Recognising the desperate situation expecting mothers in Venezuela were facing and the mounting burden on the Colombian health care system, Save the Children’s Emergency Health Unit opened a sexual and reproductive health clinic in Maicao, approximately 10km from the Colombia-Venezuela border in April this year. The clinic provides prenatal care, postnatal care, mental health services, family planning resources and treatment for sexually transmitted infections for Venezuelan migrants and returning Colombians. When they are due to give birth, Save the Children refers pregnant women to the hospital in Maicao to ensure they receive free quality healthcare. The clinic also provides services for women who are gender-based violence survivors. So far, more than 1,800 patients have accessed the clinic’s services. When I visited the clinic this July with a journalist from the Economist we spoke with many women who told us of the practical impossibility of finding or affording contraception, medical care or supplies in Venezuela. Moreover, those who did get to a hospital did so at their peril. Alicia*, who was 40 weeks pregnant when she came into our clinic for a scan, told us that she decided to move to Colombia after her nine-year old girl almost lost her leg due to a repeated knee infection caused by the lack of sterile operating equipment in Venezuela. That experience along with her previous difficult pregnancy there two years earlier convinced her it was time to leave; “I almost gave birth outside, in the hospital grounds, because they couldn’t take me and I had to wait for a space to become available. It was hard. Nowadays everything is difficult in Venezuela.”

What has happened to the education system?

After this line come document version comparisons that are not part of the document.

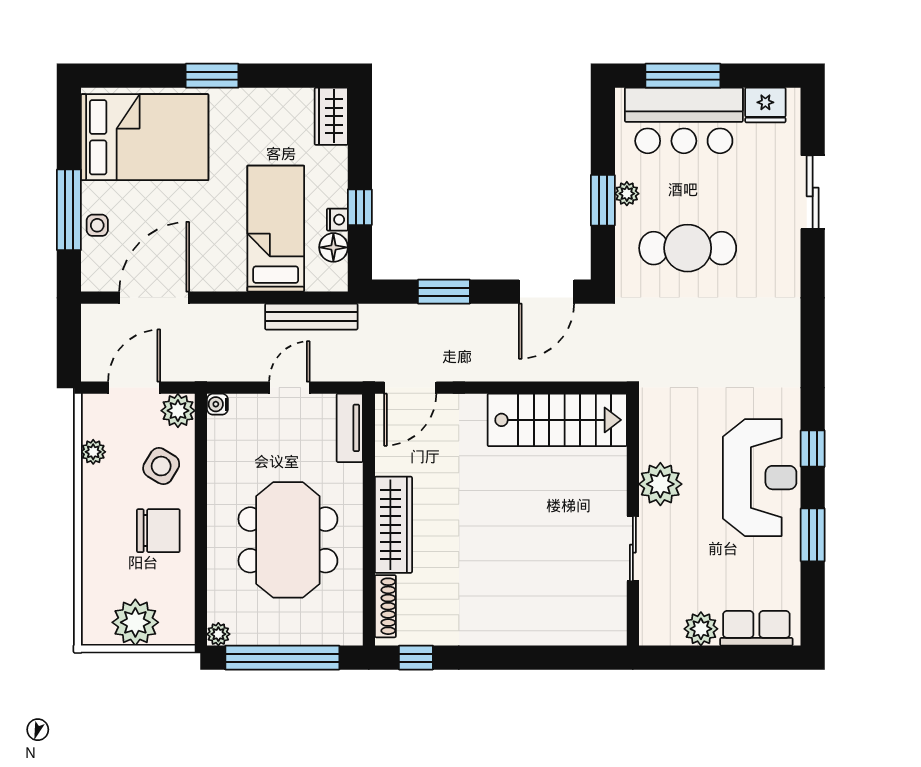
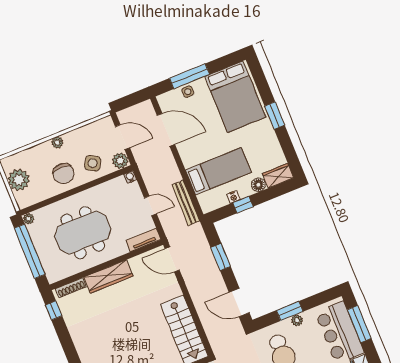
floor lamp: (333, 247) -> (258, 185), moved
plant: (93, 452) -> (57, 142), moved

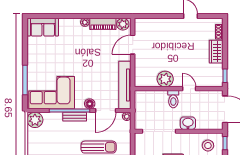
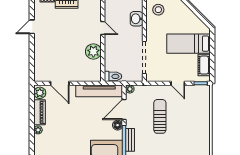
door: (189, 89) -> (103, 28), swing flipped
toilet: (173, 99) -> (113, 76), moved
door: (106, 110) -> (124, 109), swing flipped
washbasin: (188, 123) -> (137, 19), moved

And it isn’t just healthcare that has crumbled. Children’s access to education is also in great peril. Many of the millions who have left are teachers leaving behind run-down schools and emptying classrooms as less and less people can afford to send their children to school, even if it is free. When inflation is at well over 1 million percent, the cost of notebooks and uniforms becomes a ‘luxury’ to dispense with. As more and more Venezuelans move to neighbouring countries, the burden on local schools increases while the same economic hardships facing these incoming Venezuelans means the financial barriers to children going to school remain high. This is why the other way in which Save the Children is assisting on the Venezuela response is though the opening of temporary learning centres in some of the informal settlements Venezuelans are residing in.

There are over a dozen or so informal settlements in Colombia’s Maicao. ‘Homes’ made of reused waste materials, scrap metal and tarp all cobbled together and coated in flimsy plastic sheeting. It’s incredibly hot and humid there and sandy winds whip everything. There are no wash facilities (not allowed because it would make the settlement seem more permanent) and people facing this huge humanitarian crisis in Venezuela rely on NGOs like ours truck in drinking water and offer cash assistance.

Save the Children has set up Temporary Learning Centres

Temporary Learning Centres are a place for children who live in the settlements and who aren’t enrolled in formal education to still learn skills in numeracy, literacy and emotional learning. It is an opportunity to allow children who have missed out to catch up on what they’ve missed with the chance of enrolment in school. Children are so eager to learn and despite the brutally basic conditions they live in, their primary wish is to attend school and to get an education.

As one 12-year old boy I spoke with told me he learned at our TLCs, “we all have the right to life, to have a nationality, we have the right to study, we have the right to everything because we are all equal and so we all have rights.”